Enterprises are on the hunt for every opportunity to consolidate tech stacks further. Given SASE’s highly integrated nature, the platform delivers the opportunities CIOs and CISOs need. Combining network-as-a-service and network-security-as-a-service to deliver SASE is why the platform is capitalizing on consolidation so effectively today.
To become more competitive in SASE without committing all available DevOps and R&D resources to it, nearly all major cybersecurity vendors rely on joint ventures, mergers and acquisitions to get into the market quickly. Cisco’s acquisition of Portshift, Palo Alto Networks’ acquisition of CloudGenix, Fortinet’s acquisition of OPAQ, Ivanti’s acquisition of MobileIron and PulseSecure, Check Point Software Technologies’ acquisition of Odo Security, ZScaler’s acquisition of Edgewise Networks and Absolute Software’s acquisition of NetMotion are just a few of the mergers designed to increase SASE vendors’ competitiveness.
“One of the key trends emerging from the pandemic has been the broad rethinking of how to provide network and security services to distributed workforces,” writes Garrett Bekker, senior research analyst, security at 451 Research, part of S&P Global Market Intelligence, in the 451 Research note titled “Another day, another SASE fueled deal as Absolute picks up NetMotion.” Garrett continues, “this shift in thinking, in turn, has fueled interest in zero-trust network access (ZTNA) and secure access service edge.”

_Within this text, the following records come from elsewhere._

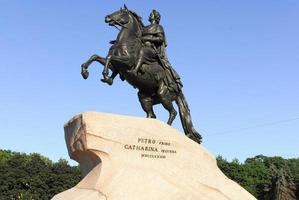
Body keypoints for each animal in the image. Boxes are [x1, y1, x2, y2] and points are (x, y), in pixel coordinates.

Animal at [81, 6, 203, 144]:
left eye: (121, 13)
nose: (107, 17)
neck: (126, 41)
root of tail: (178, 90)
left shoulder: (127, 63)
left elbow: (109, 57)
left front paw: (106, 75)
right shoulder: (115, 65)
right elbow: (96, 57)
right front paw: (85, 72)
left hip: (163, 95)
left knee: (173, 112)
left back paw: (167, 128)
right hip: (144, 98)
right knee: (152, 115)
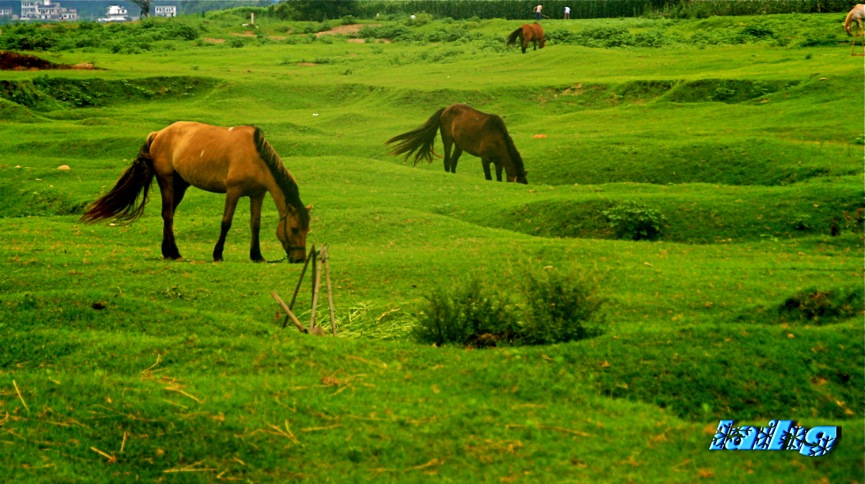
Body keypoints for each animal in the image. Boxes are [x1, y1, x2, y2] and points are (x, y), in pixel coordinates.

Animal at [79, 121, 312, 264]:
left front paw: (256, 256)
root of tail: (158, 134)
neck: (255, 157)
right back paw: (174, 253)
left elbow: (255, 224)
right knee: (168, 214)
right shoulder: (233, 191)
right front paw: (217, 254)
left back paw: (167, 251)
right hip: (167, 180)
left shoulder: (257, 194)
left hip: (181, 185)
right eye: (293, 229)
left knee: (168, 215)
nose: (299, 259)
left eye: (307, 230)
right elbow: (226, 223)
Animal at [384, 103, 528, 184]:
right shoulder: (485, 159)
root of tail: (446, 109)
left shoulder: (498, 162)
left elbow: (498, 178)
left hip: (459, 145)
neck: (496, 136)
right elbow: (488, 177)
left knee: (453, 161)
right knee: (447, 160)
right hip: (448, 140)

SASE’s identity-first design further accelerates consolidation
For an SASE architecture to deliver on its full potential of consolidating network and security services to the tech stack level, it must first get real-time network activity monitoring and role-specific ZTNA access privileges right. Knowing in real time what’s happening with every endpoint, asset, database and transaction request to the identity level is core to ZTNA. It is also essential for continually improving ZTNA security for distributed edge devices and locations.
ZTNA secures every identity and endpoint, treating each as a security perimeter with multiple digital identities that need constant monitoring and protection.
SASE is helping close the gaps between network-as-a-service and network security-as-a-service, improving enterprise networks’ speed, security and scale. ZTNA and its related technologies protect endpoints. The increasing number of identities associated with each endpoint increases the risk of relying on legacy network infrastructure that relies only on perimeter-based protection. This is one place SASE and ZTNA are proving their worth.